**PROMPT**
Lines outside the range are not wanted. Give again exactly the lines between the line holding "middle dip: (334, 35)" and the line holding "pinky tip: (341, 49)", inclusive, from the listing below.
RECORDED DATA: Begin
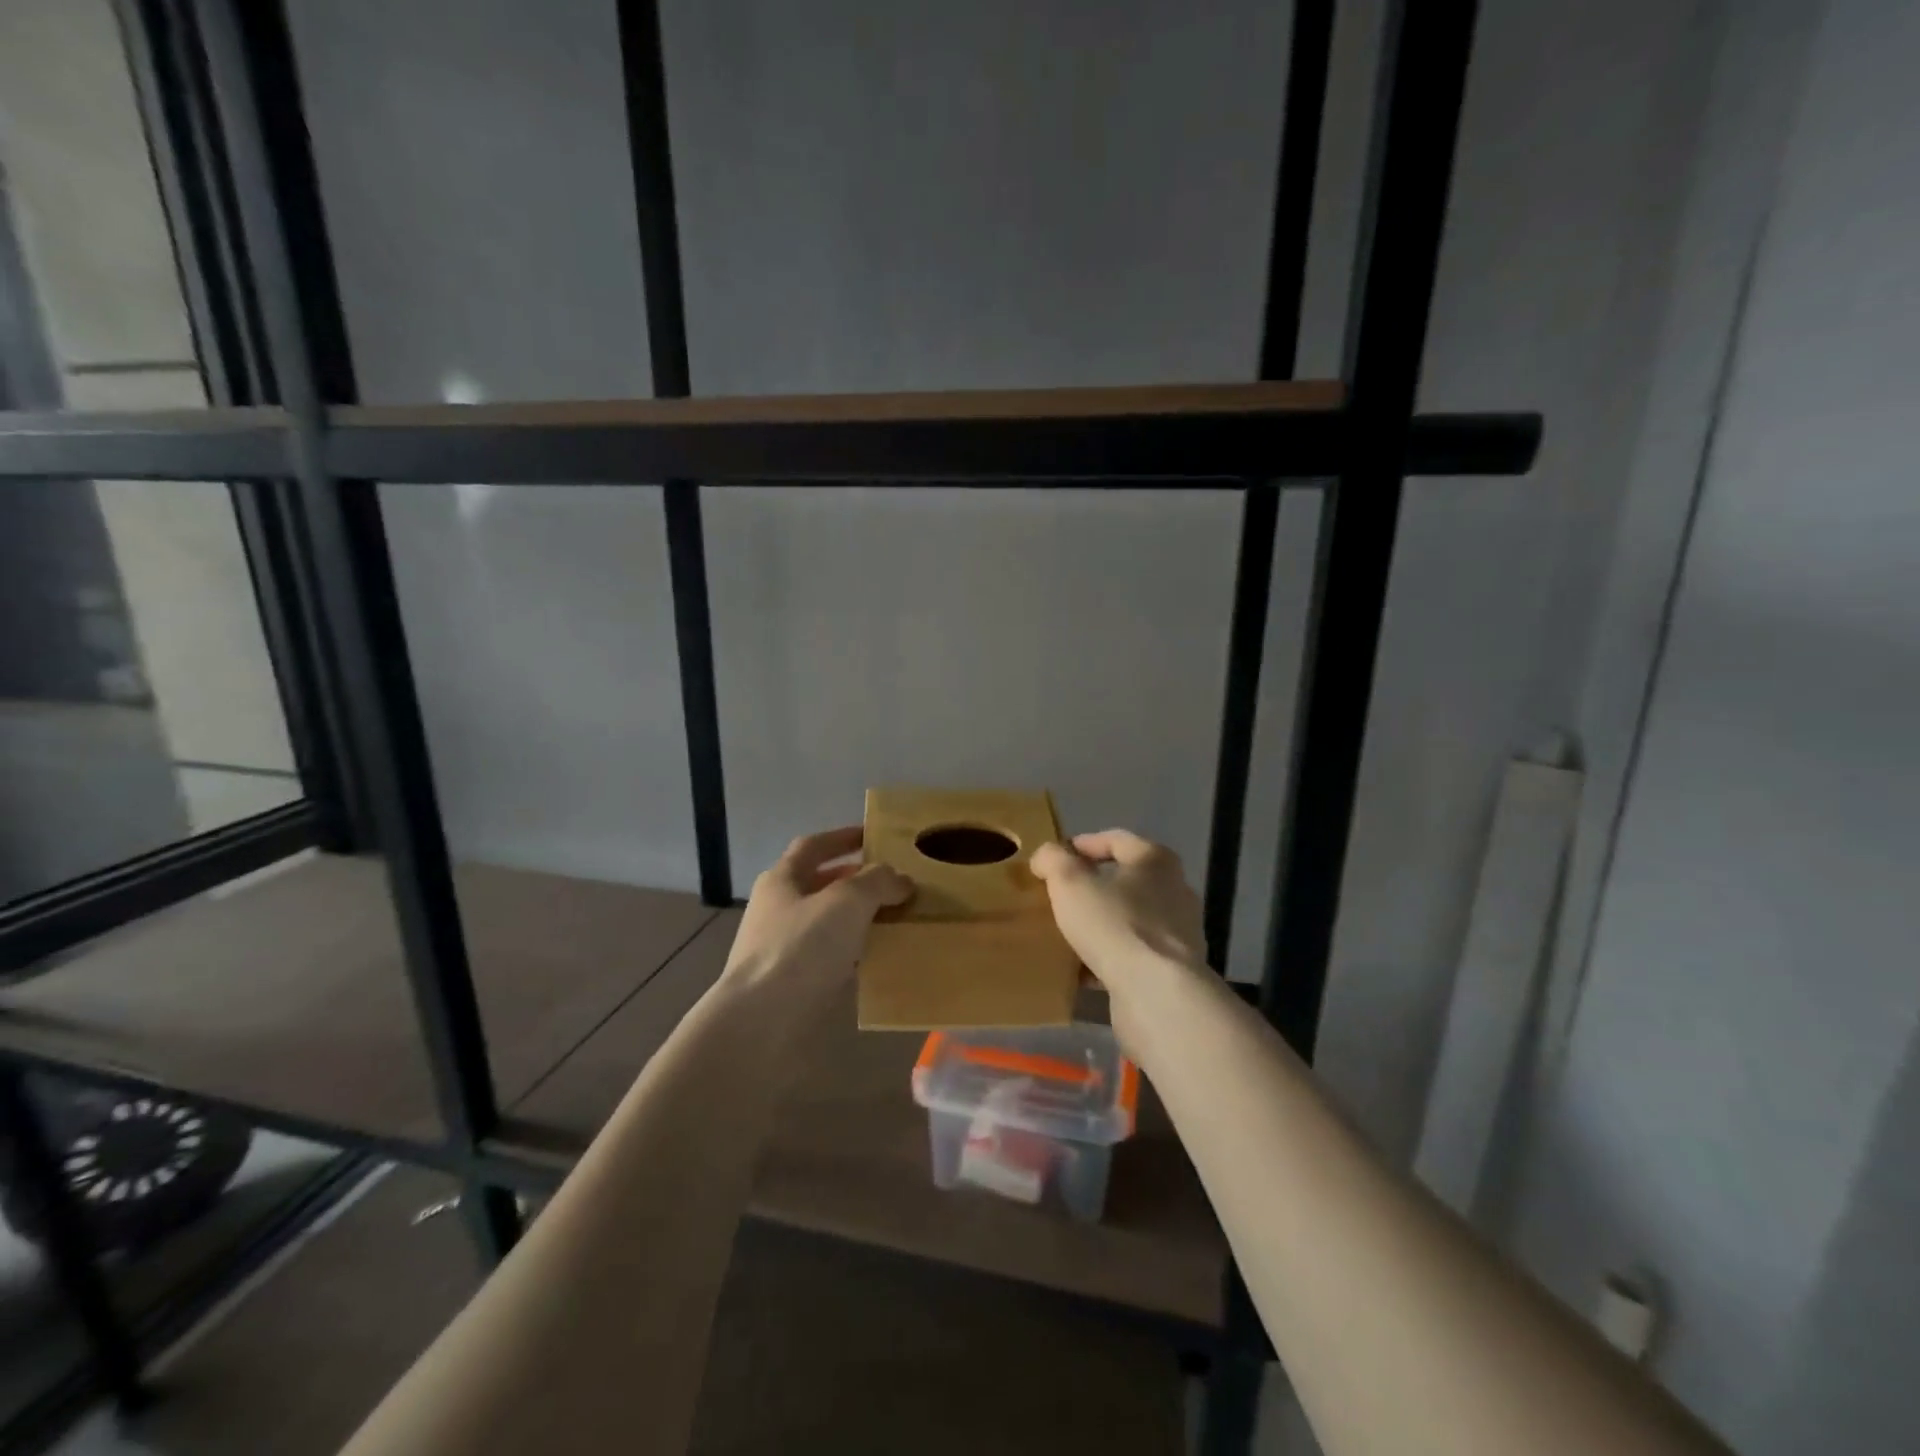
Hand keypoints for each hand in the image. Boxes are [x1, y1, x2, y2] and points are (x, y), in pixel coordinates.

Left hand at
RECORDED DATA: End
RECORDED DATA: Begin
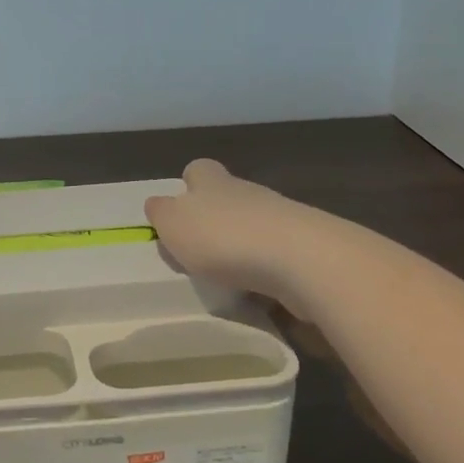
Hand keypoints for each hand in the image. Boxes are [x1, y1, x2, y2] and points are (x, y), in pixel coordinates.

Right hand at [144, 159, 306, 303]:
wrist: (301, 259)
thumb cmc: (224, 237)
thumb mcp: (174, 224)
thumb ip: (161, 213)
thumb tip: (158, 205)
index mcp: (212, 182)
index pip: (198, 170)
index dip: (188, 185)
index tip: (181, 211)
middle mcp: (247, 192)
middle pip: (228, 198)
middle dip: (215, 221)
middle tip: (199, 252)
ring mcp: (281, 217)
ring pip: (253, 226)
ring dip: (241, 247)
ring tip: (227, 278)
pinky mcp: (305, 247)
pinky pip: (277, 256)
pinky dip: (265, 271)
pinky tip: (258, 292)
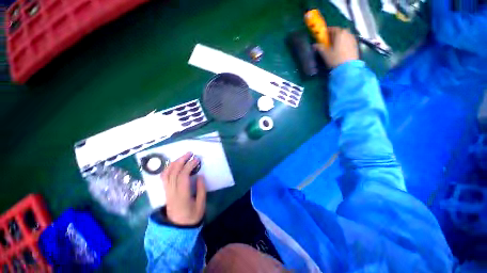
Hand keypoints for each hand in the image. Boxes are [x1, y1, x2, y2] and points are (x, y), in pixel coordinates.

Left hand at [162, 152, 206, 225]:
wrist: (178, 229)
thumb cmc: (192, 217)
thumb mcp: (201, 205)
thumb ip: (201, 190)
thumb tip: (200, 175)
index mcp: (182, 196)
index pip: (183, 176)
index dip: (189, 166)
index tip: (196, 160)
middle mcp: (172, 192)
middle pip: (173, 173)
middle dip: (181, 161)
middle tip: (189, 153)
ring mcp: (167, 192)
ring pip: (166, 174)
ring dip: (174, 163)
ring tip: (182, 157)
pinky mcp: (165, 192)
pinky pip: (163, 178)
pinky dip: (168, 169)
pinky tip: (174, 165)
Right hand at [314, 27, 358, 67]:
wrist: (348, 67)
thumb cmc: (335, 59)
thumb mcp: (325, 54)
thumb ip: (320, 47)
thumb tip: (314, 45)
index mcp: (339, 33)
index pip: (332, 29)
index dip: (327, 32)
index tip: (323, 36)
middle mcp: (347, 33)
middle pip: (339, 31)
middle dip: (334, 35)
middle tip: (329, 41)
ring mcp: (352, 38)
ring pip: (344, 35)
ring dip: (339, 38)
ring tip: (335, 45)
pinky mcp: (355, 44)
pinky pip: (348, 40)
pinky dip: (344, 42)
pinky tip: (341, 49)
RECORDED DATA: End
**RESULT OF THE EXERCISE**
middle dip: (334, 35)
middle tip: (329, 41)
ring mcp: (352, 38)
ring pip: (344, 35)
ring dip: (339, 38)
ring tip: (335, 45)
pinky mcp: (355, 44)
pinky pip: (348, 40)
pinky dip: (344, 42)
pinky tip: (341, 49)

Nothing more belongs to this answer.